Toute la culture contemporaine est conditionnée par les média qui enregistrent du réel et pas seulement du symbolique. C’est fondamental parce que le sens ne passe plus uniquement par le véhicule de la parole ou de l’écriture mais se branche directement sur notre physiologie.
Il y a un autre auteur intéressant : Jonathan Crary, qui a écrit La Technique de l’Observateur. Il montre, cette fois du point de vue des media visuels, ce que présupposent la photographie et le cinéma philosophiquement. Comment la naissance de la photographie a été possible, d’abord dans la pensée humaine. Il dit que cela suppose une théorie de la vision et de la lumière particulière. On ne pouvait pas inventer la photographie tant qu’on était dans une conception de la vision qui relevait d’Aristote. Il a fallu d’abord la révolution de l’optique arabe d’Al-Hazem au Moyen-âge puis la révolution de l’optique en Europe au XVIIe siècle pour que l’idée même de qu’il y a une image qui se forme dans la rétine par un mécanisme optique particulier rende possible l’idée de reproduire l’image de l’optique par un dispositif technique, la camera obscura, la chambre obscure. C’est le mécanisme même de la projection qui est à la base de la camera, du projecteur, du cinéma.

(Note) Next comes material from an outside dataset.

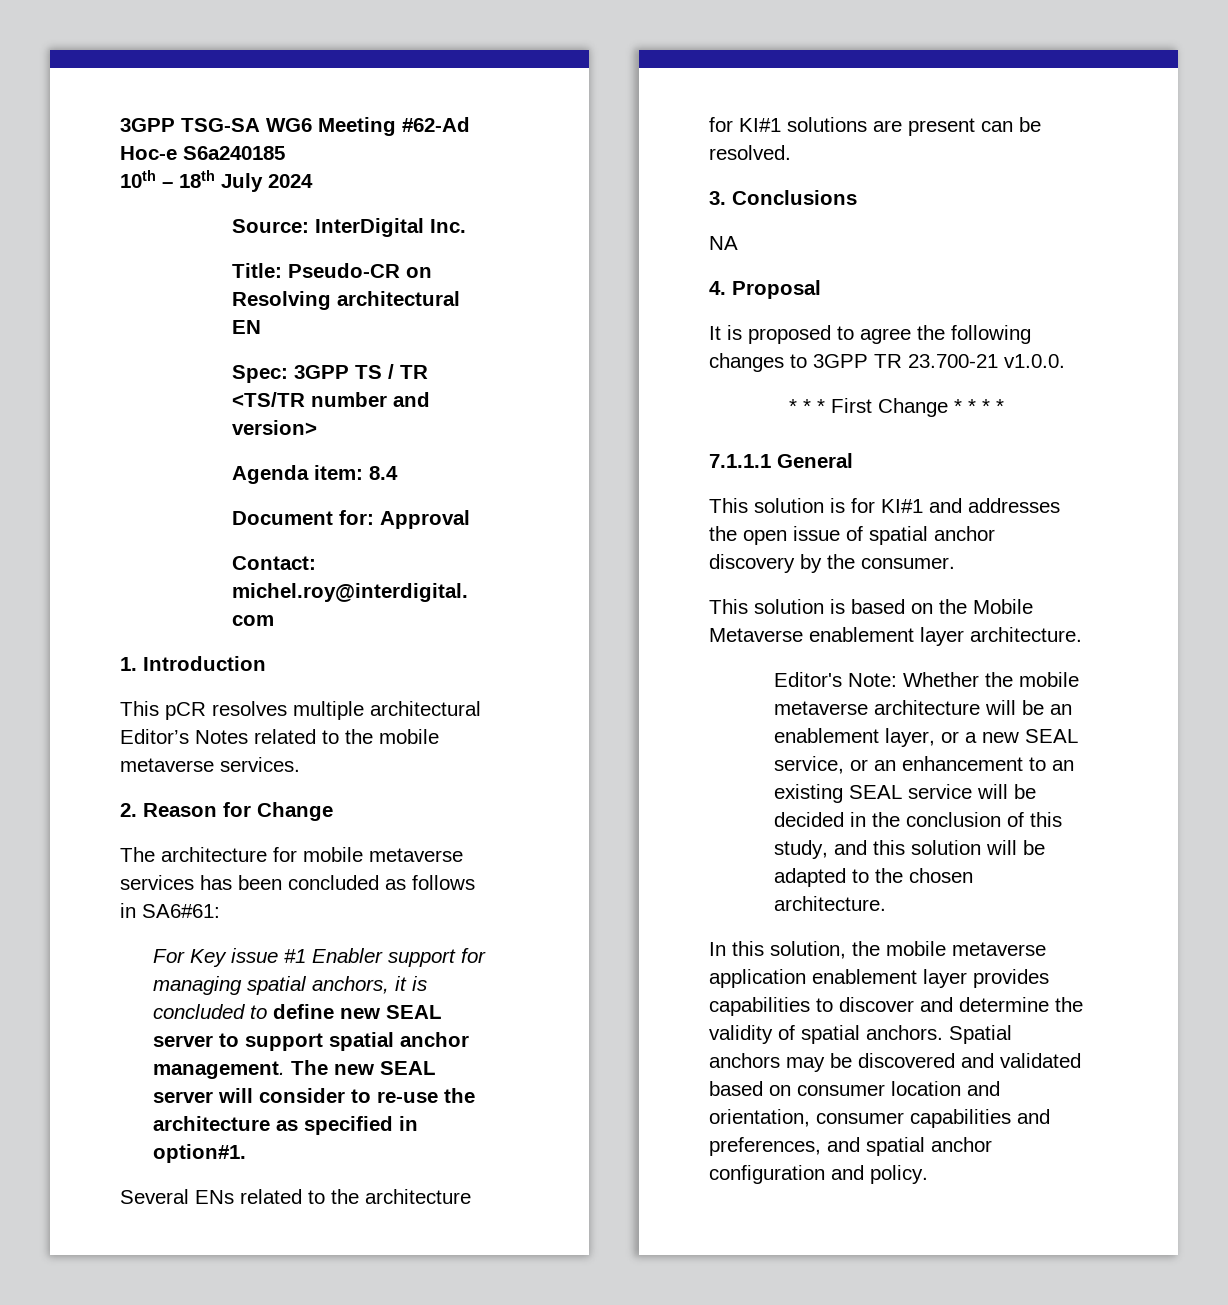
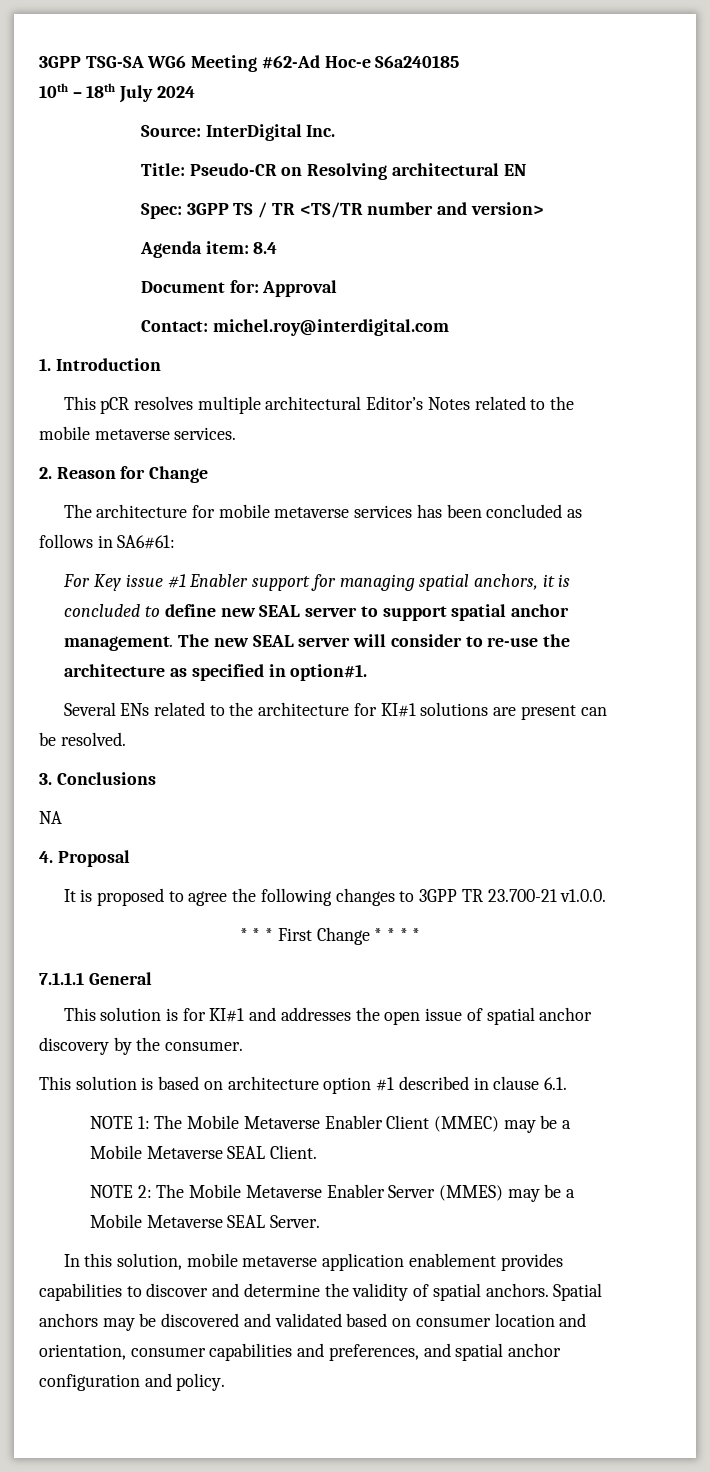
[939,599,1033,614] [709,627,1082,646] [774,672,1080,687] [774,700,1073,715] [774,728,1079,747] [774,756,1075,774] [774,784,1037,803] [774,812,1063,827] [774,840,1046,859] [774,868,974,887] [774,896,887,911] the Mobile Metaverse enablement layer architecture. // Editor's Note: Whether the mobile metaverse architecture will be an enablement layer, or a new SEAL service, or an enhancement to an existing SEAL service will be decided in the conclusion of this study, and this solution will be adapted to the chosen architecture. -> [227,1076,567,1094] [89,1115,572,1133] [89,1145,318,1159] [89,1184,576,1202] [89,1214,321,1228] architecture option #1 described in clause 6.1. // NOTE 1: The Mobile Metaverse Enabler Client (MMEC) may be a Mobile Metaverse SEAL Client. // NOTE 2: The Mobile Metaverse Enabler Server (MMES) may be a Mobile Metaverse SEAL Server.
[852,941,880,956] the -> (182, 1261) none
[923,969,967,988] layer -> (496, 1260) none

Mais ce n’est pas tout. Il va falloir qu’après l’optique mécaniste des XVIIe et XVIIIe siècles, il y ait la révolution physiologique du XIXe siècle. Ça commence avec la théorie de la couleur de Goethe, mais en réalité le vrai tournant fondamental dans la pensée c’est Schopenhauer, et une théorie physiologique de la perception visuelle. Après Schopenhauer, il a fallu toute l’école physiologique allemande. Il faut donc qu’on comprenne scientifiquement les organes de la perception pour que des machines soient construites sur les modèles de ces organes pour à leur tour appareiller ceux-ci et les rendre à leur tour technique. Moyennant quoi aujourd’hui dans nos sociétés modernes, l’être humain, son corps, ne perçoit plus uniquement dans les conditions d’une écologie naturelle de la perception. Il perçoit à travers des machines, des machines de visualisation. Cela commence par la lunette, puis tous les autres appareils optiques. A travers ces machines optiques jusqu’à ensuite la télévision, le cinéma, même dans les média optiques techniques, on ne peut plus imaginer un monde sans eux aujourd’hui. On n’imagine pas un monde sans le cinéma, la photo. On est dans des environnements qui aussi bien du point de point auditif, que visuel, que global, sont médiatisés par des machines, par des média techniques. C’est valable pour la perception : ce qu’on voit, ce n’est plus simplement l’environnement naturel autour de soi (lui-même d’ailleurs technicisé), mais la télévision, des films, des pubs, des images… On est entièrement pris dans des réseaux de media techniques, et qui supposent la révolution physiologique du XIXe siècle avec le branchement d’appareils sur des organes.
DB : Cela veut dire que l’univers culturel est éminemment physiologique.
RL : Cela ne passe plus uniquement par le sens : ce ne sont plus simplement des symboles, des notations symboliques de la parole. D’ailleurs ça n’a jamais été exclusivement ça. Il a fallu une illusion fantastique pour qu’on croit que le sens passait exclusivement par la parole. Depuis les medias techniques, le sens passe y compris par le branchement direct de machines sur notre physiologie, et notre corps. C’est pour ça que je disais que lorsque j’écoute une musique dans mes écouteurs, fruit d’un studio, je suis branché physiologiquement sur du son. C’est éminemment de la culture, mais ça n’est pas du sens transmis par la parole verbale.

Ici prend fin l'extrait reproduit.